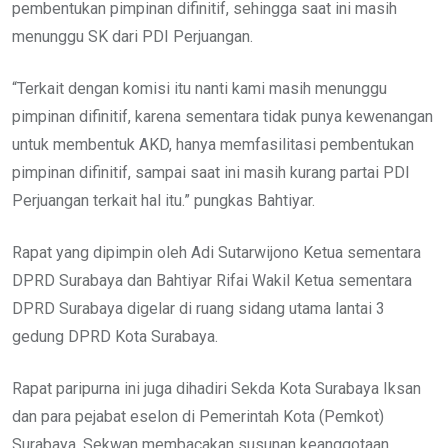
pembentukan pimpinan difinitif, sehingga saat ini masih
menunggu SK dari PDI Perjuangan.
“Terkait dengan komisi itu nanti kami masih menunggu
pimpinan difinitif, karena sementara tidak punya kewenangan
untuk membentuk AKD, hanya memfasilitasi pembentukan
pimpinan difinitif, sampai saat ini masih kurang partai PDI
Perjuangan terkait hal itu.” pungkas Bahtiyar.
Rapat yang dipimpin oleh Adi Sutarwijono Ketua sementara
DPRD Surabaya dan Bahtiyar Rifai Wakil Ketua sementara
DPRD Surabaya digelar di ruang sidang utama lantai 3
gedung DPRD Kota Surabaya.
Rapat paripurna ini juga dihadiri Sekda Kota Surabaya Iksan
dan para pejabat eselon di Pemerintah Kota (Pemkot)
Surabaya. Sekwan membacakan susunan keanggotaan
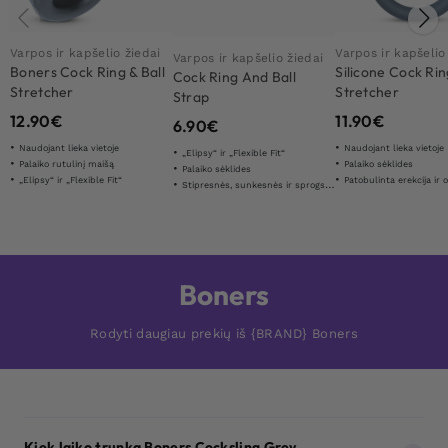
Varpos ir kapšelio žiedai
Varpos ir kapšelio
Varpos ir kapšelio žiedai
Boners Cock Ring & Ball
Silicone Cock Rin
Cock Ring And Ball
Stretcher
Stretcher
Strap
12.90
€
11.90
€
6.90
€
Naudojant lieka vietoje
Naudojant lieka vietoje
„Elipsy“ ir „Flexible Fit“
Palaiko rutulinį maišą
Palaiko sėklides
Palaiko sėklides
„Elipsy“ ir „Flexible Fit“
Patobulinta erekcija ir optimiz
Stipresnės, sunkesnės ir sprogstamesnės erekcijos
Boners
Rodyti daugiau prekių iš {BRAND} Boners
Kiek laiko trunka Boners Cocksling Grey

---

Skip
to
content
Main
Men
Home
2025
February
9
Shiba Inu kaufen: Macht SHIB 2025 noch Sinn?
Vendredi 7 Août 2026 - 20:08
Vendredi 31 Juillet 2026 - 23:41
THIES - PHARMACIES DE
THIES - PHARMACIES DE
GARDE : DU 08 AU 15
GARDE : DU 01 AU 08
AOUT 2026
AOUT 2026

* * *

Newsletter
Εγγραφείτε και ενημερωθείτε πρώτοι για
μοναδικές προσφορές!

*Problem requirements*
Copy out the lines of the first block of items without any changes, starting at the line that contains "pembentukan pimpinan difinitif, sehingga" and ending at the line that contains "Surabaya. Sekwan membacakan".

*Response*
pembentukan pimpinan difinitif, sehingga saat ini masih
menunggu SK dari PDI Perjuangan.
“Terkait dengan komisi itu nanti kami masih menunggu
pimpinan difinitif, karena sementara tidak punya kewenangan
untuk membentuk AKD, hanya memfasilitasi pembentukan
pimpinan difinitif, sampai saat ini masih kurang partai PDI
Perjuangan terkait hal itu.” pungkas Bahtiyar.
Rapat yang dipimpin oleh Adi Sutarwijono Ketua sementara
DPRD Surabaya dan Bahtiyar Rifai Wakil Ketua sementara
DPRD Surabaya digelar di ruang sidang utama lantai 3
gedung DPRD Kota Surabaya.
Rapat paripurna ini juga dihadiri Sekda Kota Surabaya Iksan
dan para pejabat eselon di Pemerintah Kota (Pemkot)
Surabaya. Sekwan membacakan susunan keanggotaan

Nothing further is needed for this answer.